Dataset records
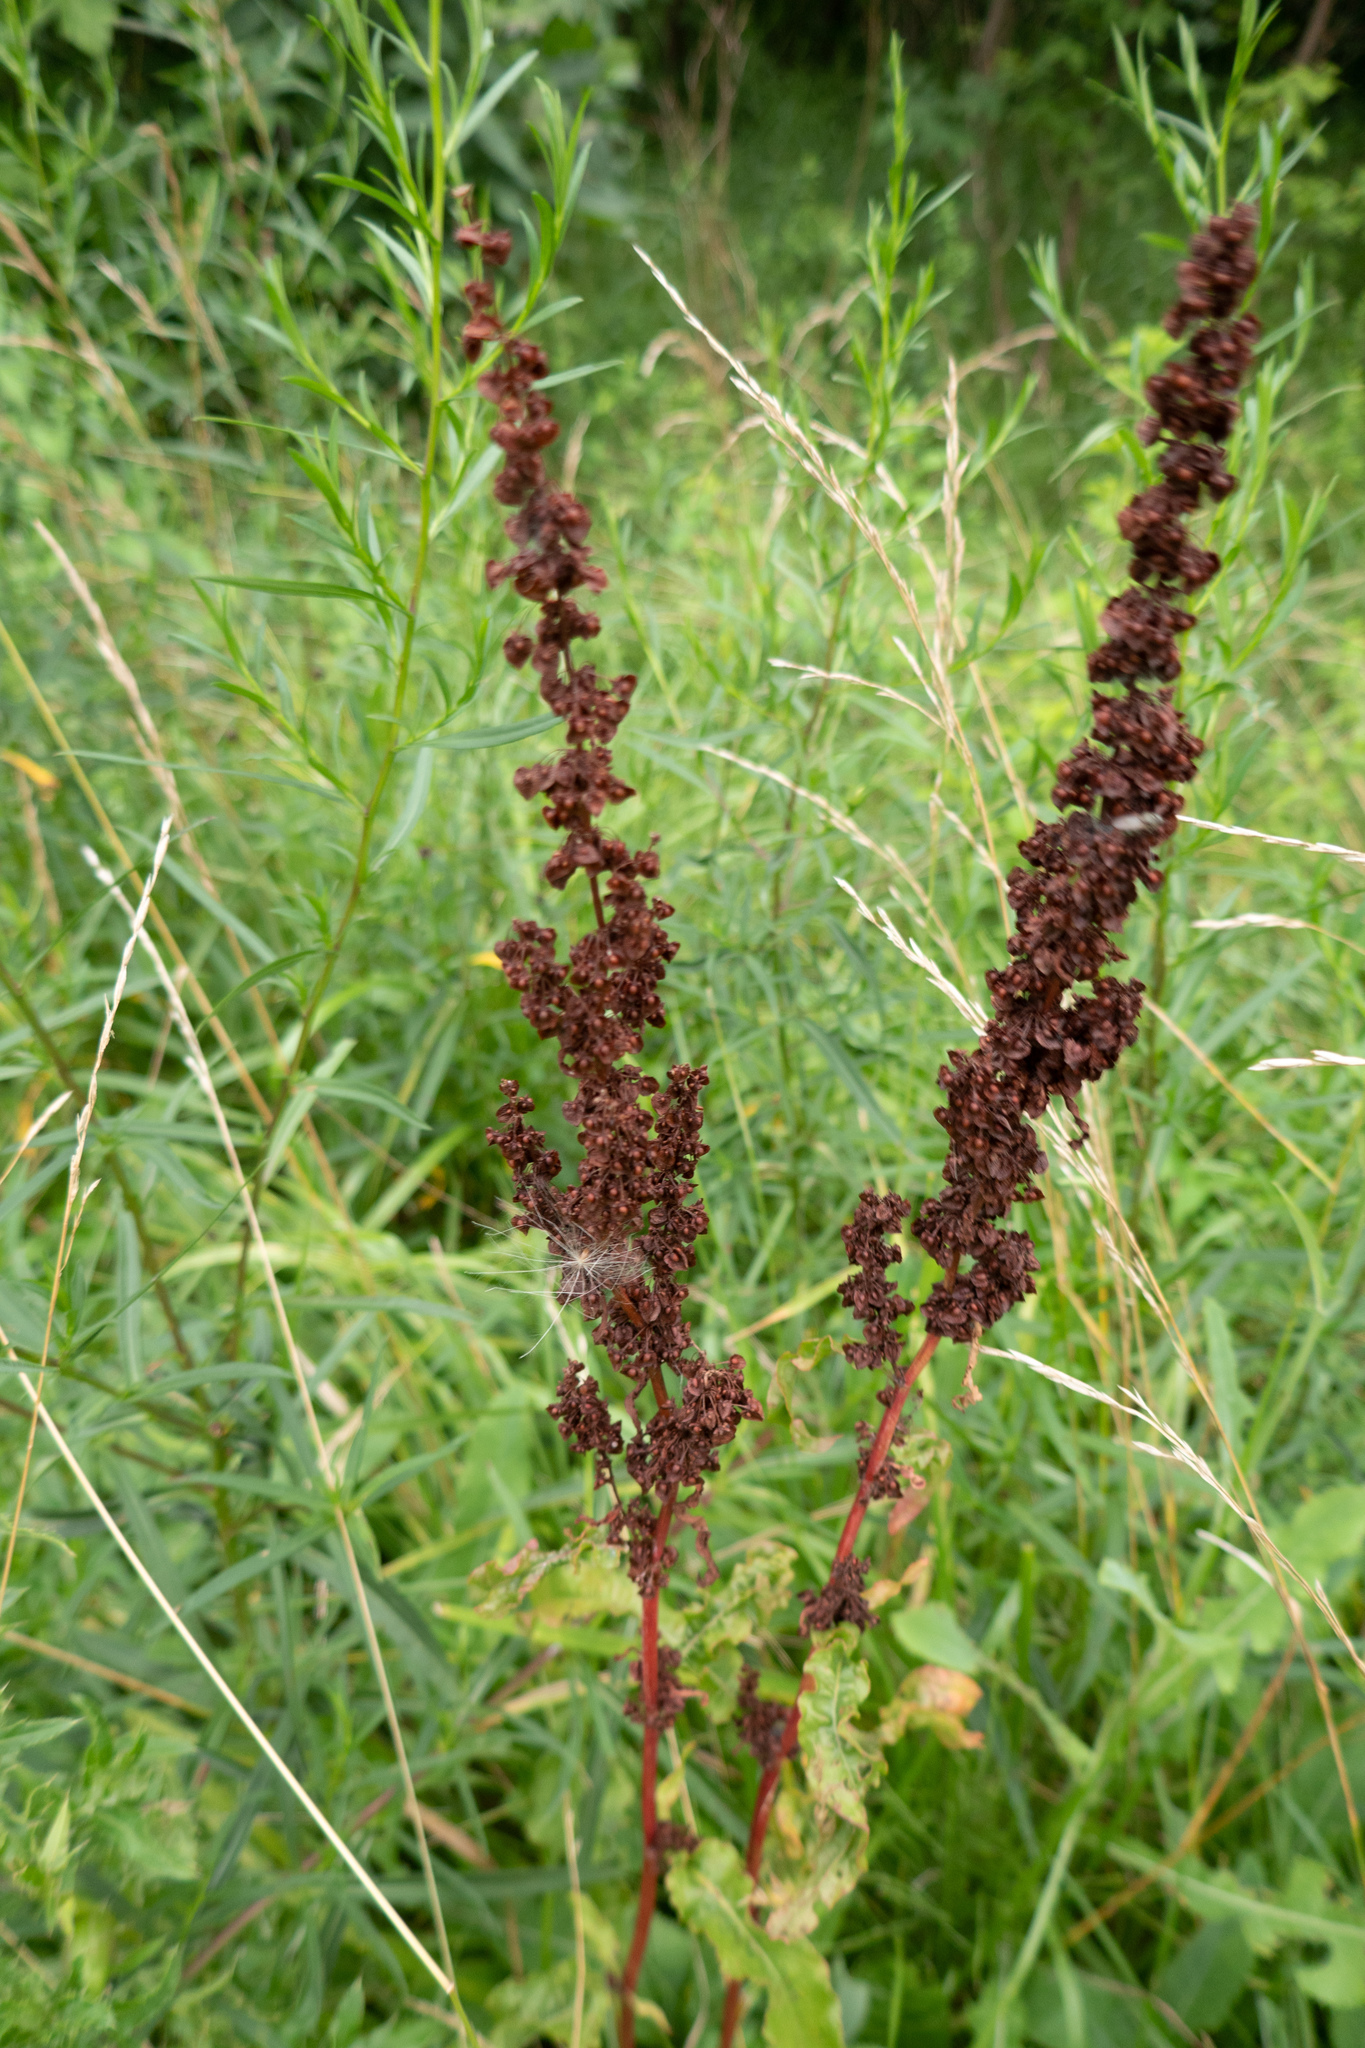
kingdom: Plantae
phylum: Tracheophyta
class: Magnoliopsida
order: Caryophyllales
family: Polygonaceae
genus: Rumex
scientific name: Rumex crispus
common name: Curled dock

*Given instruction:*
Copy out every line of the listing above without changing anything, but leave out the picture.

*Full response:*
kingdom: Plantae
phylum: Tracheophyta
class: Magnoliopsida
order: Caryophyllales
family: Polygonaceae
genus: Rumex
scientific name: Rumex crispus
common name: Curled dock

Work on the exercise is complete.